The best self-hosted password manager alternatives in 2026 are Vaultwarden (a lightweight Bitwarden-compatible server, 41K+ stars), Passbolt (AGPL-3.0, built for teams with PGP encryption), and KeePassXC (GPL-2.0, fully offline, no server needed). 1Password costs $3–8/user/month; LastPass was compromised in 2022. Self-hosted password managers give you zero-knowledge encryption on infrastructure you control, at the cost of your own server and backup discipline.

Key Takeaways

  • Vaultwarden (AGPL-3.0, 41K+ stars) — unofficial Bitwarden-compatible server written in Rust, uses ~8 MB RAM vs official Bitwarden's 2+ GB. All official Bitwarden clients work with it
  • Passbolt (AGPL-3.0, 4K+ stars) — team-first password manager with OpenPGP-based sharing, LDAP/SSO integration, and granular permissions. Purpose-built for shared secret management
  • KeePassXC (GPL-2.0, 22K+ stars) — fully local, zero network dependency, excellent browser extensions. Sync via any file sync tool (Nextcloud, Syncthing, etc.)
  • Bitwarden official server (AGPL-3.0, 16K+ stars) — the enterprise-grade self-hosted option, requires .NET 8 and MSSQL or PostgreSQL, 2+ GB RAM
  • LastPass breaches in 2022 exposed encrypted vaults — if your team is considering a move away from cloud-only password managers, now is the time

Why Self-Host Your Password Manager?

Password managers are the highest-value target for credential theft.
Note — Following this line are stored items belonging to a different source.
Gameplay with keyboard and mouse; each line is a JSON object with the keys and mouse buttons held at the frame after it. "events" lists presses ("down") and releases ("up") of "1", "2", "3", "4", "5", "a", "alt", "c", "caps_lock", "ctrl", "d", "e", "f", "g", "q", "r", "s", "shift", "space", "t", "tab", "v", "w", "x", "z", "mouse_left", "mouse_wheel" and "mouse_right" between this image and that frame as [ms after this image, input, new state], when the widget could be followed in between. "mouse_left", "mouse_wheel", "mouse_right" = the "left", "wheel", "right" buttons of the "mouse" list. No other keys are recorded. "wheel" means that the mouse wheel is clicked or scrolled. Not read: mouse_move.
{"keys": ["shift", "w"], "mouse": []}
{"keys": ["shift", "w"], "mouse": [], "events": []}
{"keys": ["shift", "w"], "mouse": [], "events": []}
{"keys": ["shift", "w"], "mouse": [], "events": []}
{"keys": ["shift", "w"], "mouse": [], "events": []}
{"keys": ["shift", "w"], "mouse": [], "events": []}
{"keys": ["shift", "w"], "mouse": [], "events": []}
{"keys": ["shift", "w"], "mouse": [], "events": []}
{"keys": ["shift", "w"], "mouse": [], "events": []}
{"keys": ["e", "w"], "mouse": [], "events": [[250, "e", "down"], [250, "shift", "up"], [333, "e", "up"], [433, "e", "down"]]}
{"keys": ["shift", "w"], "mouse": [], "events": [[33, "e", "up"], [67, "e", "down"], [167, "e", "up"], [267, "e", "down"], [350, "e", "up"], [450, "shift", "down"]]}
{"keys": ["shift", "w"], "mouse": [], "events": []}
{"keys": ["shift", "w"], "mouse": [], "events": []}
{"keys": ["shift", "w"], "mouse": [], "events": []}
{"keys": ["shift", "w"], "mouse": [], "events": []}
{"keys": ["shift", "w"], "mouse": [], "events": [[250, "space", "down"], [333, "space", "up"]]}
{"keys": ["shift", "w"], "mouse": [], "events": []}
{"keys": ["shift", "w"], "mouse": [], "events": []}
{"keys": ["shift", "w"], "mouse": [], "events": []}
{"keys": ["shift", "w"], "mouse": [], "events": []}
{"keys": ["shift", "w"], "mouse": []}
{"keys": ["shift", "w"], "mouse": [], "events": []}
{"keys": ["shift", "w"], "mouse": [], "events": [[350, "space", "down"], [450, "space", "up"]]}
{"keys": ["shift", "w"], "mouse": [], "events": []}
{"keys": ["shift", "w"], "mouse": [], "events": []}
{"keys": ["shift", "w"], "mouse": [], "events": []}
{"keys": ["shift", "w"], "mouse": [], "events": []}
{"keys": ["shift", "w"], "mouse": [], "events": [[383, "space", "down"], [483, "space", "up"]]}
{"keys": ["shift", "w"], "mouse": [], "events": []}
When a cloud password manager is breached, attackers get encrypted vaults — but with master passwords and the provider's infrastructure compromised, decryption is feasible.

The case for self-hosting:

  • Data sovereignty: encrypted vaults on your infrastructure, not a third-party cloud
  • Zero third-party trust: you verify the encryption implementation yourself
  • No SaaS breach risk: a compromise of Bitwarden's cloud doesn't affect your self-hosted server
  • Audit trail: full control over access logs, session management, and admin notifications
  • Cost: 1Password Business costs $8/user/month ($960/year for 10 users); Vaultwarden self-hosted is ~$6/month for the VPS

The responsibilities:

  • Backups are entirely your responsibility — lose the database, lose your passwords
  • Server availability affects access — plan for this with your team
  • Security patching is on you — apply updates when released

Vaultwarden vs Passbolt vs KeePassXC vs Bitwarden

FeatureVaultwardenPassboltKeePassXCBitwarden
LicenseAGPL-3.0AGPL-3.0GPL-2.0AGPL-3.0
GitHub Stars41K+4K+22K+16K+
Server RequiredYesYesNoYes
RAM Usage~8 MB~256 MBN/A (local)2+ GB
Browser Extensions✅ (Bitwarden's)
Mobile Apps✅ (Bitwarden's)
Desktop App✅ (Bitwarden's)
EncryptionAES-256 (PBKDF2/Argon2)OpenPGPAES-256 (ChaCha20)AES-256
E2E Encrypted Sharing✅ (PGP keys)Via file sync
LDAP/SSOEnterprise only✅ Built-inN/AEnterprise only
Granular Sharing✅ Fine-grainedLimited
Emergency Access
2FA Support
TOTP Built-in

Option 1: Vaultwarden — Best for Most Teams

Vaultwarden is a complete reimplementation of the Bitwarden server API in Rust. It exposes the same API as the official Bitwarden server, so all official Bitwarden clients (browser extensions, desktop apps, mobile apps) connect to it without modification.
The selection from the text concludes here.